"I, Robot" is the kind of summer blockbuster that gives summer blockbusters a bad name. While it has a few good moments - a robot has the choice of saving Will Smith or a drowning child and saves Smith because he has a 43 percent chance of surviving while the girl has only an 11 percent chance - most of the rest of the film has that stale look of recycled action tropes that undercut any attempt at originality.
Smith is Chicago police detective Del Spooner in the year 2035, when U.S. Robotics has provided human-style robots to serve us all with anything we need. But there seems to be something wrong with the new model; they're not quite as devoted as they should be. Spooner is convinced that they're being programmed differently and mean us harm, in spite of the famous Three Laws that supposedly govern robot behavior, namely that they must protect humans and never do them harm, which is a command that comes from one of Isaac Asimov's sci-fi stories from the mid-20th century.
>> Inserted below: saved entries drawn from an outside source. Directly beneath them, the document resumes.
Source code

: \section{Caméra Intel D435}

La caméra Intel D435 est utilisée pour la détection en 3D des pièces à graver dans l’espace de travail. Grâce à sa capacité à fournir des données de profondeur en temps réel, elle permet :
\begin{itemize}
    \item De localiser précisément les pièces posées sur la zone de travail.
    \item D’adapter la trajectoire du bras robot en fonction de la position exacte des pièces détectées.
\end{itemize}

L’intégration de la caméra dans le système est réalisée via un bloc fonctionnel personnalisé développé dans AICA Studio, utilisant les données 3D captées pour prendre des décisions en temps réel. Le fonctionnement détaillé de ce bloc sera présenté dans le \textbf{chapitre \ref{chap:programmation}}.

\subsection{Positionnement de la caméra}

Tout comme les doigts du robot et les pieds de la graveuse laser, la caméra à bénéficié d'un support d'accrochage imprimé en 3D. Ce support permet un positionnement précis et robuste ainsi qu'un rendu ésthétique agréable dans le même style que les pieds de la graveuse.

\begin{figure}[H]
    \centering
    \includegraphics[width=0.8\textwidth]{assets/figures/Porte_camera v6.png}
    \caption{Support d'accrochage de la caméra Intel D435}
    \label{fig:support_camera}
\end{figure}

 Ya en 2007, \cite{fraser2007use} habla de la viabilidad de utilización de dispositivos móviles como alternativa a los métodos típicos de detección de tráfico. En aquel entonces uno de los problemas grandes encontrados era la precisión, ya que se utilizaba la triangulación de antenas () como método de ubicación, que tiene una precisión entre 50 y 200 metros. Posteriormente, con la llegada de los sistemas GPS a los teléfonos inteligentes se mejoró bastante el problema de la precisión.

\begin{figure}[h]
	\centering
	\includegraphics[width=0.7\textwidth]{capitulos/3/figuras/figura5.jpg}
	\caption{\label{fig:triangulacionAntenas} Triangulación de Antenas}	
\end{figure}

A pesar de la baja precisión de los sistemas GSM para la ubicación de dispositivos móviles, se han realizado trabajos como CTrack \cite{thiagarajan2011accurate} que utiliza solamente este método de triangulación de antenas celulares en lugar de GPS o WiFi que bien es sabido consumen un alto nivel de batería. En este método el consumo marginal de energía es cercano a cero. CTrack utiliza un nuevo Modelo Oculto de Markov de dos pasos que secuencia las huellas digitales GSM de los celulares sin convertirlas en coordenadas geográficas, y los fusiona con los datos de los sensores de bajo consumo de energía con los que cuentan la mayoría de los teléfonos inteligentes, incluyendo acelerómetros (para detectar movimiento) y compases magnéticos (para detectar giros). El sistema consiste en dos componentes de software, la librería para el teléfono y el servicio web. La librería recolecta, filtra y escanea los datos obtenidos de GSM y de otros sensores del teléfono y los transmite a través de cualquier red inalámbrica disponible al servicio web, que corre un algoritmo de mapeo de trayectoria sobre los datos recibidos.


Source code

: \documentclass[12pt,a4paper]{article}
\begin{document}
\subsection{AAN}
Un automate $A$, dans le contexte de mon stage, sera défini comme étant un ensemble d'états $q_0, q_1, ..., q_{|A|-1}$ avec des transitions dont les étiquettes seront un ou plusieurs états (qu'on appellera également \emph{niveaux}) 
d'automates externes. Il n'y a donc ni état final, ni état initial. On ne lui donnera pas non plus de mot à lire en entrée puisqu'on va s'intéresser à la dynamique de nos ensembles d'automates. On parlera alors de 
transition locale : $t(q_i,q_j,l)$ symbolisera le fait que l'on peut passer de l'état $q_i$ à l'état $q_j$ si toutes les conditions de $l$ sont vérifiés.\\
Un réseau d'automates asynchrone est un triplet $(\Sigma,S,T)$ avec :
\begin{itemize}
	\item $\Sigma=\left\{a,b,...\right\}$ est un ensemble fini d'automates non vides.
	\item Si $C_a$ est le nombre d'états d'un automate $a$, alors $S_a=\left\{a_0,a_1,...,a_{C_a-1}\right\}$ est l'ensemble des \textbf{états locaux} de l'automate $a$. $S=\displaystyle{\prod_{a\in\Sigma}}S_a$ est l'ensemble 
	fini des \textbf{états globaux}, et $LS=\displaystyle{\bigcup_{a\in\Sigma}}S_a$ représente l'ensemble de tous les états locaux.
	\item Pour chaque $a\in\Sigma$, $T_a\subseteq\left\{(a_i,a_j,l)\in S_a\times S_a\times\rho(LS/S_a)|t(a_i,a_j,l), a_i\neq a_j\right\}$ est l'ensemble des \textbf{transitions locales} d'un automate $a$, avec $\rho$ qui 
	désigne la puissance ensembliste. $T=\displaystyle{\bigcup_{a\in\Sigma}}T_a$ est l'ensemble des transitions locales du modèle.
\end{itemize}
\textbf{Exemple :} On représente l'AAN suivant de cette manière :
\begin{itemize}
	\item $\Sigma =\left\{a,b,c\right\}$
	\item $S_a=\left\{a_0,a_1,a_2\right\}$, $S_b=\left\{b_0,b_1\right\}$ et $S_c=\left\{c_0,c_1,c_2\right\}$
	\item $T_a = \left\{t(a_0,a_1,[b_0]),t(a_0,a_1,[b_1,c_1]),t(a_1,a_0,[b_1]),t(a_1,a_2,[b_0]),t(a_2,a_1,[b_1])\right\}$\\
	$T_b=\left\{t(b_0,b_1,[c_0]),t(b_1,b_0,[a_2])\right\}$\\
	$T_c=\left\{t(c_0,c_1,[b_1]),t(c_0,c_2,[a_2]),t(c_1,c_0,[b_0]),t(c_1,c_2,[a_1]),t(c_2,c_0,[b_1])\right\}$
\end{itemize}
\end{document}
In the course of the film Smith is pummeled, run down, has his badge taken away for being paranoid, confronts the oily head of USRobotics (Bruce Greenwood), works with the token white woman (Bridget Moynahan as a robot psychiatrist (really), consults the hologram of his mentor Dr. Alfred Lanning (James Cromwell), who apparently committed the suicide that triggers the plot, and in other words fulfills every requirement of the traditional summer blockbuster.
The computer-generated robots are very well animated, and the one we get to know best, called Sonny (voiced by Alan Tudyk) is brilliantly expressive without violating our expectations of robotics. But the tedious plot keeps intruding without a shred of originality or emotional resonance, and so the hope we might have had for the film is quickly gone. Smith, who has wit and smarts to burn as a comic actor, is kept too busy running, fighting and driving his retro scooter through the dark streets of the city, and never gets the chance to show his chops. Maybe "I, Robot 2," if it ever gets made, will bring back Tommy Lee Jones to work with him. At least then we'll get a worthwhile script.